The babysitter. Oh, the terror of the babysitter. You do not know, unless you have GAD, the agony of having a babysitter. First there’s the terror that she’ll think your house is a DSS-call-worthy cesspool. So you have to clean all the things, especially the bathrooms, because boys pee all over the floor, and especially the kids room, because they also throw Legos all over the floor. You have to get on your knees and beg her to make them clean up after themselves, because that one time they didn’t and you came home and cried in front of God and everyone. Then you leave, and you pray she has the sense to keep them away from the hose and not kidnap them and leave the dogs outside and know the Heimlich maneuver if the baby chokes.

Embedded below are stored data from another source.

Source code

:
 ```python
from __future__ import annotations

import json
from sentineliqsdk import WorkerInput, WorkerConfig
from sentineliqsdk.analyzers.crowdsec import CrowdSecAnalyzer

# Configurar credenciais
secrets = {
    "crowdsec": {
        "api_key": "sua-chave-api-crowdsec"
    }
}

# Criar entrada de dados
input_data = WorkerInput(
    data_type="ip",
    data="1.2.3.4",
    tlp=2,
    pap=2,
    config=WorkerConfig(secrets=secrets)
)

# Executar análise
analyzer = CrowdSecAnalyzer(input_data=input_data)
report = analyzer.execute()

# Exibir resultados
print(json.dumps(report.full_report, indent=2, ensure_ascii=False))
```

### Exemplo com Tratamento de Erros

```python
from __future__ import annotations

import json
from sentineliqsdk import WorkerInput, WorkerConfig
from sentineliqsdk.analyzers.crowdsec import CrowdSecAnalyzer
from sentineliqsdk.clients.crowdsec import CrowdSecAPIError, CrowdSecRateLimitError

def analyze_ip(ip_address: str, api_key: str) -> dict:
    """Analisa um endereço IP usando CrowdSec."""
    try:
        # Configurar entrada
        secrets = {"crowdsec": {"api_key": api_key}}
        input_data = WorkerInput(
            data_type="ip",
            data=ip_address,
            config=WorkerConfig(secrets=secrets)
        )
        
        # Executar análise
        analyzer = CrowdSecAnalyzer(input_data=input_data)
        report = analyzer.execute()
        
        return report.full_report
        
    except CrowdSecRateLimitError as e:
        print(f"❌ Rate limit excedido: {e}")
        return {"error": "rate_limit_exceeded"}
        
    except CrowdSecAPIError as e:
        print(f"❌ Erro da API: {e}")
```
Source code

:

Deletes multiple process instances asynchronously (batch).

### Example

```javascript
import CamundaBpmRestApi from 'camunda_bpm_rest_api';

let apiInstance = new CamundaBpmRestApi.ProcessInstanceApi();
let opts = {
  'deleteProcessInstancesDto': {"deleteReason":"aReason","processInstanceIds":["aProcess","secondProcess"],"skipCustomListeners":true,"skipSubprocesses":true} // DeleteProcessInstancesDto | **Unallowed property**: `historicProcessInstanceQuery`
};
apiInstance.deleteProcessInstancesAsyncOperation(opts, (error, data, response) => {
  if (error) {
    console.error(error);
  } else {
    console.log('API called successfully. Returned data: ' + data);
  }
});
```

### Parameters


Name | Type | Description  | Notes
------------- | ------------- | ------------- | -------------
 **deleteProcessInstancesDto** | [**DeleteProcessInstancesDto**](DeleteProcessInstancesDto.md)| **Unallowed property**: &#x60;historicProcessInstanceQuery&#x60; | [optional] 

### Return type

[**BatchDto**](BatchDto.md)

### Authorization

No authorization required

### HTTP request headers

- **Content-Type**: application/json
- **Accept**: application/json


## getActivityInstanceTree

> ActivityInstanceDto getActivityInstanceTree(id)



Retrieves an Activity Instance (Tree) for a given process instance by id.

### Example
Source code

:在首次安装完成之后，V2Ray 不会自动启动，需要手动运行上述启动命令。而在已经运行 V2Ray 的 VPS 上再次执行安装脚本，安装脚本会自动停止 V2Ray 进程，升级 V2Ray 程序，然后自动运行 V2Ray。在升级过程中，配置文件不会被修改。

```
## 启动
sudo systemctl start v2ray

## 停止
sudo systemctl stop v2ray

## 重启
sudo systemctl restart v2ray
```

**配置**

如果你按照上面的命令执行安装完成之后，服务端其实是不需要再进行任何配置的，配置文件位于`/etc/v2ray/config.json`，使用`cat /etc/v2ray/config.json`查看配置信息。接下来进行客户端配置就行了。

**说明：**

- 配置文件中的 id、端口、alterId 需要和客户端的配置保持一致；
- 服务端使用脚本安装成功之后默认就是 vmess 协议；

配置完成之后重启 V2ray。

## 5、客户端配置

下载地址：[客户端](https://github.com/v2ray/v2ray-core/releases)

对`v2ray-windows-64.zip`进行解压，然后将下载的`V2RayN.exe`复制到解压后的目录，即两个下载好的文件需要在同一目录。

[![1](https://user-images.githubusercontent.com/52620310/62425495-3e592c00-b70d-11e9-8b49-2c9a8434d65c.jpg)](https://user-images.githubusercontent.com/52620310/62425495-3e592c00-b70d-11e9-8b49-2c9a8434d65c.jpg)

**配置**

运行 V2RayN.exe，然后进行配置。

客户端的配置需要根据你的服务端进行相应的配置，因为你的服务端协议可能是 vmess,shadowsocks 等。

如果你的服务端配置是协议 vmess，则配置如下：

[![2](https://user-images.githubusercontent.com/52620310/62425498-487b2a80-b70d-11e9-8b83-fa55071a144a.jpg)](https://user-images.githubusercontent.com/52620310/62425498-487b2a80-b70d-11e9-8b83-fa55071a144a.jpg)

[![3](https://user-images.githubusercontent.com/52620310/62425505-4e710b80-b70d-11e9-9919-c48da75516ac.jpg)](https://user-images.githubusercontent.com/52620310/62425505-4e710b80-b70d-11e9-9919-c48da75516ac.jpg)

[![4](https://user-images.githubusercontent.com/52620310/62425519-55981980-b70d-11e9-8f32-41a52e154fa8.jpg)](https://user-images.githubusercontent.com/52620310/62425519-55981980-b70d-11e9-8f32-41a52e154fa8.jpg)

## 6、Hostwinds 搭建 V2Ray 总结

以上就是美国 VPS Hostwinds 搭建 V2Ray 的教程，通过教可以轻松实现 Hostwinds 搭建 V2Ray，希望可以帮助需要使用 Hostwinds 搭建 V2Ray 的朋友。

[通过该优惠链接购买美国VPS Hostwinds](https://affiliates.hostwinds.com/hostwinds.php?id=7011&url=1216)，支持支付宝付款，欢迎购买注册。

Basically, having GAD means you’re overly terrified of random things that make sense (car accidents) and panicked about things that are completely innocuous and will work themselves out in the end anyway. Do not tell us this. We will punch you, because believe me, if we could turn this shit off, we would. No amount of rationalization will convince us that the laundry baskets are not a terror-inducing misery or that the babysitter will be totally fine. We can’t talk our way out of it. We just have to live it, one fear at a time.

For many of us, prescription drugs help. So does talk therapy. And so does a nonjudgmental hug. Because as afraid as we are, it helps if someone is willing to be in that space with us. You don’t have to understand. You just have to be there. And maybe fold the laundry yourself.